**Task description:**
Lines to restate from the data below: from the one containing "M171,1275L186,1298L163,1313L148,1291Z" to the one containing "M613,1565L626,1568L624,1577L612,1576Z", both included. Give them again exactly, and only them.

↓↓↓

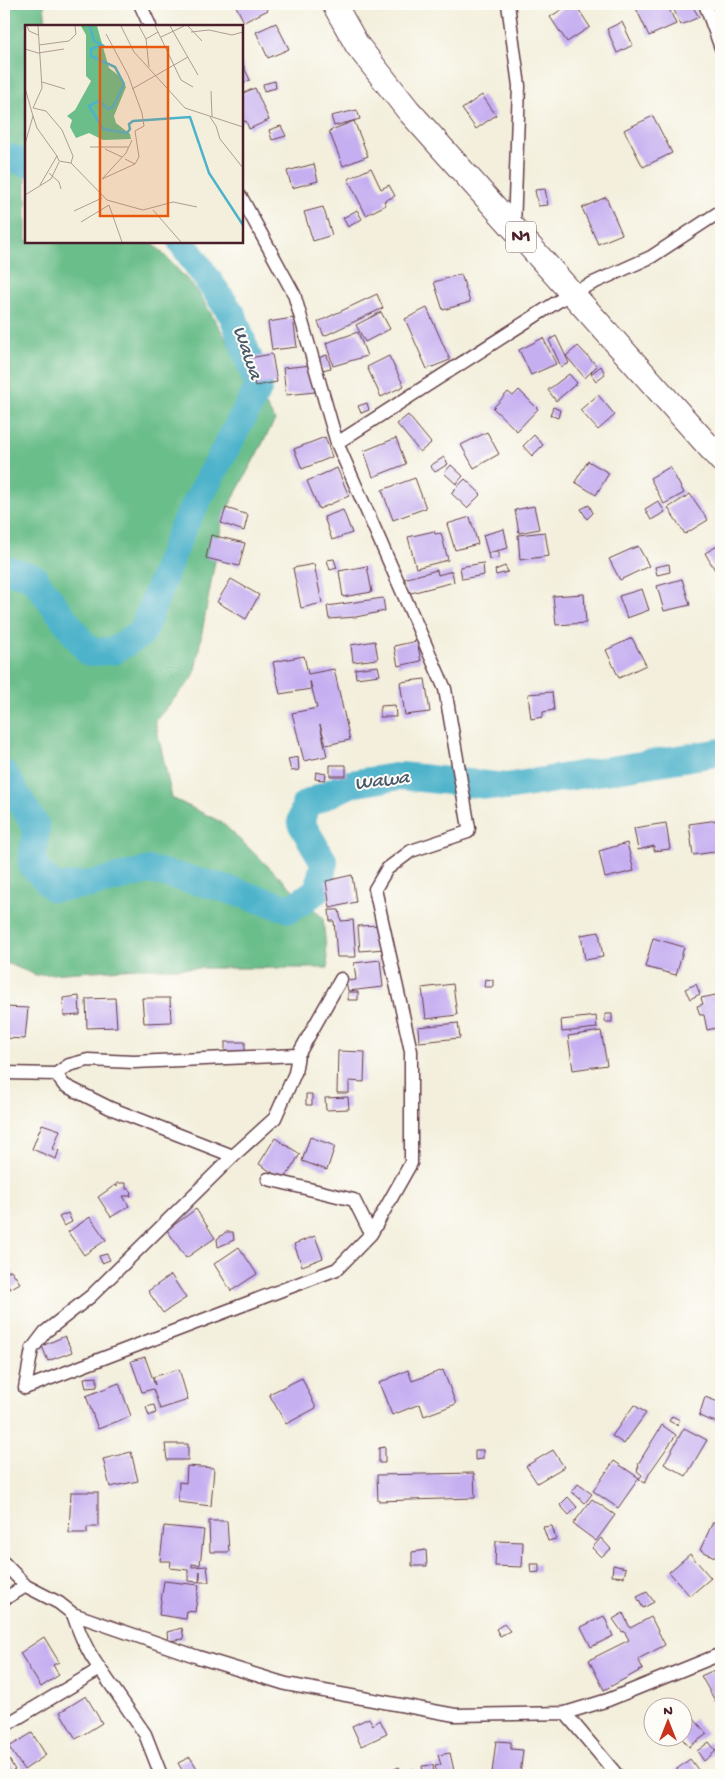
<svg xmlns="http://www.w3.org/2000/svg" width="725" height="1779" font-family="'Gochi Hand',sans-serif">
	<rect width="100%" height="100%" fill="#fdfcf7"/>
	<filter id="ink" filterUnits="userSpaceOnUse"><feTurbulence type="fractalNoise" baseFrequency=".02" numOctaves="2"/><feDisplacementMap in="SourceGraphic" scale="10" xChannelSelector="R" yChannelSelector="G"/><feConvolveMatrix kernelMatrix="1 2 1 2 8 2 1 2 1" color-interpolation-filters="sRGB"/></filter>
	<filter id="wash" filterUnits="userSpaceOnUse"><feTurbulence type="fractalNoise" baseFrequency=".0096" numOctaves="4" result="noise"/><feDisplacementMap in="SourceGraphic" scale="20" xChannelSelector="R" yChannelSelector="G"/><feGaussianBlur stdDeviation="1.12" result="paint"/><feColorMatrix in="noise" values="0 0 0 0 0 0 0 0 0 0 0 0 0 0 0 0 0 1.4 0 .05"/><feComposite in="paint" operator="in"/></filter>
	<g filter="url(#wash)">
		<rect width="100%" height="100%" fill="#f3efdc"/>
		<!-- forest -->
		<path fill="#6bbe8a" stroke="#5a6e5a" d="M4,4H44L46,26H26V241H151L196,289L275,420L223,517L194,676L155,721L172,798L221,822L323,918L328,968H136L36,975L4,962Z"/>
		<g fill="none" stroke-linecap="round" stroke-linejoin="round">
			<!-- river -->
			<path stroke="#4db3cb" stroke-width="28" d="M4,156L26,163
				M4,569L33,577L89,652L113,651L142,633L182,529L259,387L233,316L181,241
				M4,774L36,827L32,865L54,888L92,884L150,870L217,886L290,909L318,890L324,862L301,823L305,805L350,784L401,776L506,787L721,752"/>
		</g>
		<g id="blocks">
			<!-- building -->
			<path fill="#c6aff1" d="M235,4H265L268,10L244,22Z
				M570,4H575L590,27L567,42L550,17Z
				M641,4H667L676,24L649,36L635,6Z
				M687,4H691L699,17L681,25L674,10Z
				M622,22L633,45L617,53L607,29Z
				M276,23L289,49L268,58L256,32Z
				M241,61L250,80L241,84Z
				M275,81L276,88L264,91L263,84Z
				M255,88L269,120L249,129L246,121L241,122V94Z
				M482,95L496,115L476,129L462,109Z
				M357,110L360,119L334,126L331,116Z
				M653,116L672,153L643,167L624,130Z
				M354,121L368,156L343,166L329,131Z
				M281,126L286,136L272,140L269,130Z
				M314,164L318,181L292,188L287,171Z
				M371,168L381,189L389,185L395,196L384,201L386,205L366,215L348,179Z
				M545,189L548,205L538,206L535,190Z
				M606,197L622,234L598,244L582,208Z
				M323,207L332,235L313,241L304,212Z
				M357,210L362,219L348,227L343,218Z
				M461,274L470,302L443,310L434,282Z
				M377,294L383,308L324,336L318,322Z
				M427,308L450,360L427,369L405,319Z
				M381,312L390,329L365,342L356,325Z
				M293,318L297,347L272,350L268,322Z
				M358,332L367,356L333,366L326,343Z
				M556,336L569,363L561,367L549,340Z
				M543,338L556,364L531,375L519,350Z
				M578,346L597,366L585,378L566,356Z
				M272,354L277,382L255,386L249,358Z
				M327,355L331,368L322,370L318,358Z
				M389,356L404,386L381,397L367,367Z
				M312,365L315,392L286,395L283,368Z
				M601,366L605,374L596,381L591,374Z
				M569,374L577,383L556,401L548,390Z
				M519,390L538,409L517,431L493,408L508,392L513,396Z
				M598,395L615,415L598,430L580,410Z
				M367,403L369,410L361,413L358,406Z
				M553,407L560,410L558,418L550,415Z
				M408,415L431,443L420,452L397,424Z
				M487,432L499,454L474,468L461,445Z
				M534,435L543,445L532,456L523,446Z
				M325,437L332,457L302,469L294,449Z
				M396,438L406,464L373,477L364,451Z
				M444,457L448,464L435,472L430,466Z
				M588,461L609,473L596,495L575,482Z
				M451,465L463,476L456,484L444,473Z
				M670,467L684,493L664,504L650,478Z
				M337,468L349,496L319,509L307,481Z
				M415,478L426,508L393,520L382,490Z
				M465,479L481,494L467,508L451,493Z
				M690,494L708,520L685,534L668,508Z
				M658,501L665,512L651,520L645,509Z
				M589,505L593,513L587,519L581,509Z
				M534,506L539,529L519,533L515,510Z
				M226,508L248,515L244,531L221,523Z
				M343,510L352,533L332,540L324,517Z
				M470,517L478,544L455,550L447,524Z
				M504,529L508,548L488,553L483,535Z
				M434,531L435,534L441,533L448,560L416,568L408,537Z
				M545,532L549,556L520,560L518,535Z
				M211,535L245,543L239,566L206,558Z
				M721,544V576L719,577L705,553Z
				M638,546L649,566L620,580L609,559Z
				M499,552V558L489,559L488,553Z
				M334,559L337,568L330,570L327,560Z
				M483,563L484,575L462,579L460,567Z
				M314,564L322,603L301,608L293,568Z
				M669,564L670,572L657,575L655,567Z
				M367,566L372,592L343,597L339,571Z
				M505,566L508,572L496,575L495,570Z
				M437,570L438,575L452,571L454,582L407,594L403,579Z
				M231,579L259,595L246,619L217,602Z
				M682,579L690,605L664,611L657,586Z
				M642,589L649,610L627,618L619,596Z
				M584,594L586,623L556,625L553,596Z
				M383,598L385,611L356,617L329,619L327,606Z
				M632,638L646,665L619,678L606,650Z
				M375,641L378,659L353,662L351,645Z
				M417,641L421,661L398,666L394,646Z
				M304,656L308,674L334,669L350,740L326,745L320,725L327,756L304,761L292,713L317,708L310,681L311,689L280,694L273,662Z
				M378,666L380,675L356,678L355,669Z
				M425,679L430,712L405,715L400,682Z
				M552,692L554,710L543,712V717L531,719L528,694Z
				M395,705L396,717H380V706Z
				M298,757L299,770L291,771L288,759Z
				M330,765H346V776H330Z
				M316,772L326,774L325,780L315,779Z
				M718,820L721,851L693,855L689,824Z
				M666,823L670,849L654,851V846L638,850L634,828Z
				M627,843L634,871L605,878L599,851Z
				M352,875L356,902L330,908L326,881Z
				M329,910H339L341,921L353,920L356,957H337L334,921H330Z
				M381,925L384,949L360,951L358,926Z
				M599,932L603,957L585,960L581,935Z
				M653,938L684,947L676,975L645,967Z
				M380,960L383,987L348,991L346,981L356,980L354,963Z
				M485,979L493,980V987H484Z
				M453,984L457,1015L426,1019L422,988Z
				M696,984L700,994L690,999L685,989Z
				M348,992H358V1000H348Z
				M721,994V1027L707,1030L704,1015H700L697,1006L703,1004L701,998Z
				M79,996L80,1015L64,1016L63,998Z
				M115,998L117,1027L87,1028L86,999Z
				M142,998H170L171,1022L144,1023Z
				M4,1007L28,1008L25,1039L4,1038Z
				M605,1014H612V1022H605Z
				M596,1016L597,1028L562,1032L561,1020Z
				M458,1023L460,1038L419,1042L418,1027Z
				M601,1031L607,1065L573,1070L568,1036Z
				M225,1042H245V1055L225,1056Z
				M338,1051L365,1052L364,1082L349,1081V1093H337Z
				M306,1094H312V1105H306Z
				M348,1097L349,1109L326,1110L325,1098Z
				M42,1124L60,1130L53,1149L59,1150L56,1159L32,1149Z
				M310,1137L335,1146L327,1170L302,1161Z
				M275,1138L300,1154L284,1180L259,1164Z
				M117,1183H126V1189H130L131,1196H123L129,1206L111,1217L98,1197L115,1185L117,1187Z
				M196,1209L215,1238L186,1258L167,1230Z
				M68,1213L72,1222L64,1226L59,1217Z
				M90,1217L106,1240L84,1255L68,1232Z
				M226,1232H233L234,1240L218,1247L217,1239Z
				M315,1236L323,1258L302,1266L294,1244Z
				M239,1247L257,1274L231,1291L214,1264Z
				M107,1254L110,1260L102,1263L99,1256Z
				M11,1270L20,1283L10,1289L4,1278V1274Z
				M171,1275L186,1298L163,1313L148,1291Z
				M65,1336L72,1352L48,1361L42,1346Z
				M145,1357L155,1385L153,1377L179,1369L188,1400L160,1409L153,1389L142,1392L131,1361Z
				M408,1370L412,1381L443,1370L456,1404L424,1416L420,1404L392,1415L379,1383Z
				M97,1377V1387L86,1388L84,1378Z
				M302,1378L316,1408L286,1424L269,1394Z
				M119,1383L131,1416L98,1429L86,1396Z
				M705,1397L721,1403L718,1423L699,1416Z
				M154,1405L156,1413L149,1416L146,1407Z
				M634,1405L646,1413L624,1444L612,1436Z
				M672,1416L680,1420L677,1425L669,1421Z
				M662,1425L676,1435L650,1472L645,1483L639,1479L642,1475L637,1471L639,1465L638,1464Z
				M684,1428L707,1440L686,1476L664,1464Z
				M165,1444H188V1460H167Z
				M385,1447V1463H379V1448Z
				M475,1450H483V1459L475,1460Z
				M553,1450L564,1467L537,1483L526,1466Z
				M131,1452L138,1481L110,1487L103,1459Z
				M614,1461L639,1478L618,1508L593,1491Z
				M187,1466L214,1468L211,1506L178,1502L179,1482L186,1483Z
				M474,1473L475,1498L378,1501L377,1475Z
				M578,1484L592,1494L585,1503L572,1492Z
				M71,1492H98V1527H87V1533H69Z
				M568,1497L577,1507L569,1515L560,1505Z
				M592,1499L615,1515L596,1541L573,1524Z
				M209,1521H227L229,1552H210Z
				M713,1522L721,1526V1560L700,1550Z
				M164,1526L204,1530L200,1565L192,1564V1567L207,1566L209,1582H200V1571L199,1582L188,1581V1570L170,1568L171,1561H160Z
				M552,1526L556,1539L548,1541L543,1527Z
				M601,1538L611,1549L601,1557L592,1548Z
				M496,1541L523,1542L522,1567L495,1566Z
				M426,1550L427,1566H412V1552Z
				M690,1554L711,1578L690,1596L669,1572Z
				M530,1564H539V1572L531,1573Z
				M613,1565L626,1568L624,1577L612,1576Z
				M164,1581L199,1585L195,1612L187,1611L186,1619L159,1615Z
				M647,1592L654,1602L643,1608L637,1597Z
				M623,1613L630,1628L651,1617L665,1645L638,1659L643,1669L604,1690L589,1660L629,1640L624,1631L622,1632L613,1619Z
				M604,1616L613,1636L591,1647L581,1627Z
				M504,1624L510,1631L500,1636L496,1629Z
				M182,1628L184,1639L168,1641L167,1632Z
				M44,1637L59,1662L53,1665L59,1675L41,1687L20,1653Z
				M712,1671L721,1686V1711L701,1676Z
				M86,1696L102,1723L76,1739L60,1712Z
				M369,1718L373,1725L380,1720L387,1734L361,1746L352,1726Z
				M694,1719L707,1734L689,1747L680,1736H682V1728Z
				M32,1733L46,1755L24,1770L9,1747Z
				M496,1741L511,1742V1749L523,1750L520,1775L492,1773Z
				M709,1742L716,1751L704,1761L697,1751Z
				M4,1750L15,1770L5,1775H4Z
				M450,1753L455,1775H437L435,1766L441,1765L438,1755Z
				M190,1757L201,1775H185L178,1763Z
				M690,1759L702,1775H669Z
				M433,1765L434,1775H423L422,1766Z
				M399,1767L402,1773L413,1769L416,1775H381Z"/>
		</g>
	</g>
	<g filter="url(#ink)">
		<use href="#blocks" fill-opacity="0" stroke="#633e46" stroke-width="1"/>
		<g fill="none" stroke-linecap="round" stroke-linejoin="round">
			<defs>
				<path id="street" d="M140,4L150,26
					M508,4L519,86L514,228
					M705,4L721,48
					M241,197L294,294L337,443L445,689L469,828L468,832L411,851L387,869L375,889L411,1051V1163L371,1234
					M337,443L571,293L651,257L721,211
					M4,1073L56,1074L69,1065L88,1060L134,1062L298,1055
					M56,1074L64,1085L110,1108L233,1156
					M268,1179L354,1200L371,1234L337,1269L25,1388L32,1349L45,1332L91,1296L233,1156L275,1118L295,1073L298,1055L341,979
					M4,1563L26,1586L59,1603L73,1614L198,1657L286,1684L455,1715L565,1713L608,1700L721,1654
					M4,1599L26,1586
					M73,1614C80,1635 87,1652 100,1669
					M565,1713L617,1775
					M4,1726L100,1669L145,1734L161,1775"/>
				<path id="highway" d="M334,4L357,45L408,110L721,460"/>
			</defs>
			<!-- street casing -->
			<use href="#street" stroke="#633e46" stroke-width="15"/>
			<!-- highway casing -->
			<use href="#highway" stroke="#633e46" stroke-width="26"/>
			<!-- street -->
			<use href="#street" stroke="#fff" stroke-width="12"/>
			<!-- highway -->
			<use href="#highway" stroke="#fff" stroke-width="24"/>
		</g>
	</g>
	<g text-anchor="middle" dominant-baseline="central" stroke-width="4" stroke-linejoin="round" paint-order="stroke">
		<!-- shield labels -->
		<rect fill="#fdfcf7" stroke="#806168" stroke-width="1" x="506" y="221.5" width="30" height="31" rx="4"/>
		<g font-size="18" font-weight="bold" fill="#4a1f2b">
			<text x="521" y="237">N1</text>
		</g>
		<!-- water labels -->
		<g font-size="20" font-style="italic" fill="#4b5a6b" stroke="#fdfcf7">
			<text transform="translate(246 353) rotate(71)">Wawa</text>
			<text transform="translate(382 782) rotate(-7)">Wawa</text>
		</g>
	</g>
	<!-- overview -->
	<g transform="translate(25 25)">
		<rect width="218" height="218" fill="#f3efdc"/>
		<path d="M56,1H72L84,43L93,50L101,62L89,91L91,98L105,109L106,114L78,115L64,108L51,113L45,102L47,95L42,91L50,85L66,56L61,51V10Z" fill="#6bbe8a"/>
		<path fill="none" stroke="#4db3cb" stroke-width="2.5" d="M65,1L69,16L77,20L66,24V31L90,42L99,59L88,82L83,84L74,76L64,81L78,104L102,108L105,104L104,99L108,96L165,92L184,148L218,200"/>
		<path fill="none" stroke="#af9c95" stroke-width="1" d="M2,1L4,6L13,10M13,1L17,63L8,83L21,86L37,105L48,131L46,138M96,1L109,27L160,83L218,102M114,1L121,14L133,7L130,1M145,1L173,50M163,1L177,16M133,7L156,55L168,62M166,7L184,5L207,10L218,7M81,9L103,50L117,88L119,101L110,106L114,132L110,139M136,12L159,1M121,14L124,42M14,20L44,16L51,9L50,1M0,24L13,28L39,24M17,57L40,64M0,63L8,91L0,119M107,64L163,32M186,66L187,92M8,91L12,103L32,131L15,160M185,92L191,101L195,114L218,143M65,122H103M80,124L97,132M32,131L34,136L46,138L82,175L118,185L148,177L172,182M100,134L110,139L77,154L101,128L107,115M24,148L34,157L36,164M0,170L26,154L34,137M128,185L156,217M49,186L77,173M56,197L84,180L97,217"/>
		<path fill="#e8590c" fill-opacity="0.15" stroke="#e8590c" stroke-width="2.5" d="M75,22H143V191H75Z"/>
		<rect width="218" height="218" fill="none" stroke="#4a1f2b" stroke-width="2.5"/>
	</g>
	<!-- margin -->
	<rect width="725" height="1779" fill="none" stroke="#fdfcf7" stroke-width="20"/>
	<!-- north arrow -->
	<g transform="translate(668 1722)"><circle r="24" fill="#fdfcf7" stroke="#b5a4a5"/>
	<path d="M0-4L9 19L0 12L-9 19Z" fill="#c8321e"/>
	<text y="-8" font-size="14" font-weight="bold" text-anchor="middle" fill="#4a1f2b">N</text>
	</g>
</svg>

↑↑↑

**Finished exercise:**
				M171,1275L186,1298L163,1313L148,1291Z
				M65,1336L72,1352L48,1361L42,1346Z
				M145,1357L155,1385L153,1377L179,1369L188,1400L160,1409L153,1389L142,1392L131,1361Z
				M408,1370L412,1381L443,1370L456,1404L424,1416L420,1404L392,1415L379,1383Z
				M97,1377V1387L86,1388L84,1378Z
				M302,1378L316,1408L286,1424L269,1394Z
				M119,1383L131,1416L98,1429L86,1396Z
				M705,1397L721,1403L718,1423L699,1416Z
				M154,1405L156,1413L149,1416L146,1407Z
				M634,1405L646,1413L624,1444L612,1436Z
				M672,1416L680,1420L677,1425L669,1421Z
				M662,1425L676,1435L650,1472L645,1483L639,1479L642,1475L637,1471L639,1465L638,1464Z
				M684,1428L707,1440L686,1476L664,1464Z
				M165,1444H188V1460H167Z
				M385,1447V1463H379V1448Z
				M475,1450H483V1459L475,1460Z
				M553,1450L564,1467L537,1483L526,1466Z
				M131,1452L138,1481L110,1487L103,1459Z
				M614,1461L639,1478L618,1508L593,1491Z
				M187,1466L214,1468L211,1506L178,1502L179,1482L186,1483Z
				M474,1473L475,1498L378,1501L377,1475Z
				M578,1484L592,1494L585,1503L572,1492Z
				M71,1492H98V1527H87V1533H69Z
				M568,1497L577,1507L569,1515L560,1505Z
				M592,1499L615,1515L596,1541L573,1524Z
				M209,1521H227L229,1552H210Z
				M713,1522L721,1526V1560L700,1550Z
				M164,1526L204,1530L200,1565L192,1564V1567L207,1566L209,1582H200V1571L199,1582L188,1581V1570L170,1568L171,1561H160Z
				M552,1526L556,1539L548,1541L543,1527Z
				M601,1538L611,1549L601,1557L592,1548Z
				M496,1541L523,1542L522,1567L495,1566Z
				M426,1550L427,1566H412V1552Z
				M690,1554L711,1578L690,1596L669,1572Z
				M530,1564H539V1572L531,1573Z
				M613,1565L626,1568L624,1577L612,1576Z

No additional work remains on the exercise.